> [Page text]:
---------------

Might work. I usually don't consider it or many herbs, as they are so hard to contain. Might be an option, though.
koikeepr
04-13-2012, 10:20 PM
You definitely have to keep rosemary trimmed up, but the good news is that it grows off a central stalk--so you just need to sheer it for shape. It does not spread wildly. The single plant just grows leaps and bounds.
tranquility
04-15-2012, 10:29 PM
why not money wort---the green gets a yellow bloom...the golden version doesn't tend to bloom..but, it is ever green for the most part--it takes a major freeze to knock it back....and you can't hardly kill it...its called creeping Jenny in the aquatic plant world....

---------------

> [Data to examine]:

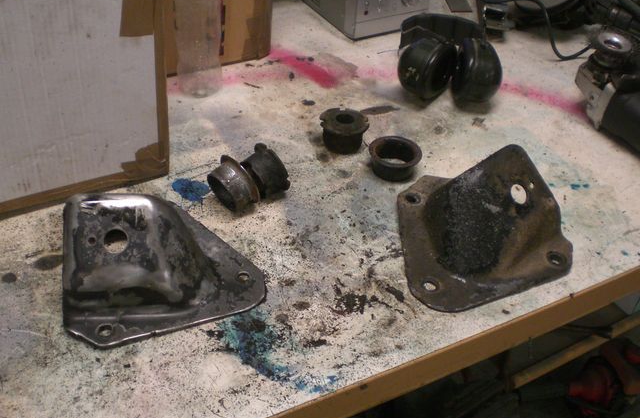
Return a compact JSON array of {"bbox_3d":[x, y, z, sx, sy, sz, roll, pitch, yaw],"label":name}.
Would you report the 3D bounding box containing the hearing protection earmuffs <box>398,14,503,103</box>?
[{"bbox_3d":[0.196,-0.246,1.097,0.155,0.083,0.200,5,37,5],"label":"hearing protection earmuffs"}]

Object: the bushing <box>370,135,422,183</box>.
[{"bbox_3d":[0.095,-0.060,0.892,0.066,0.027,0.066,2,37,0],"label":"bushing"}]

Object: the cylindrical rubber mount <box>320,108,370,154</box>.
[{"bbox_3d":[0.033,-0.101,0.935,0.064,0.037,0.064,2,37,0],"label":"cylindrical rubber mount"}]

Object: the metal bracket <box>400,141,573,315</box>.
[{"bbox_3d":[0.166,-0.007,0.781,0.203,0.080,0.208,-15,40,-20],"label":"metal bracket"}]

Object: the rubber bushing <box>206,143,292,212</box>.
[{"bbox_3d":[-0.083,-0.035,0.823,0.078,0.066,0.066,-23,44,-29],"label":"rubber bushing"}]

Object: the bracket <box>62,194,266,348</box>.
[{"bbox_3d":[-0.173,0.023,0.727,0.203,0.080,0.208,-11,39,-16],"label":"bracket"}]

---------------

> [What you will do]:
A. In the gardening thread, what is money wort called in the aquatic plant world?
B. From the gardening thread, extract the passage starting at "tranquility" and ending at "aquatic plant world....".
C. Extend the gardening thread past its last post.
The data stands apart from the gardening thread.

> [Responses]:
A. Creeping Jenny.

B.
tranquility
04-15-2012, 10:29 PM
why not money wort---the green gets a yellow bloom...the golden version doesn't tend to bloom..but, it is ever green for the most part--it takes a major freeze to knock it back....and you can't hardly kill it...its called creeping Jenny in the aquatic plant world....

C.
Lawanna
Lawanna, I think that is the plant I've been trying to think of! I have had it here, I guess I'll see if I have any left among all the bog stuff. That's the one, though, just couldn't think of it. Thanks.
addy1
04-16-2012, 06:31 PM
I have the green and the yellow, it turns a nice purple in the winter. Growing like crazy
WeWilly
04-16-2012, 09:38 PM
string algae!
Yup, could do duckweed, too, I'm actually thinking about that.
koikeepr
04-16-2012, 10:49 PM
string algae!
OMG! I'm dying laughing! I'm am SURE that string algae would not only survive, but be evergreen! LOL! HA HA!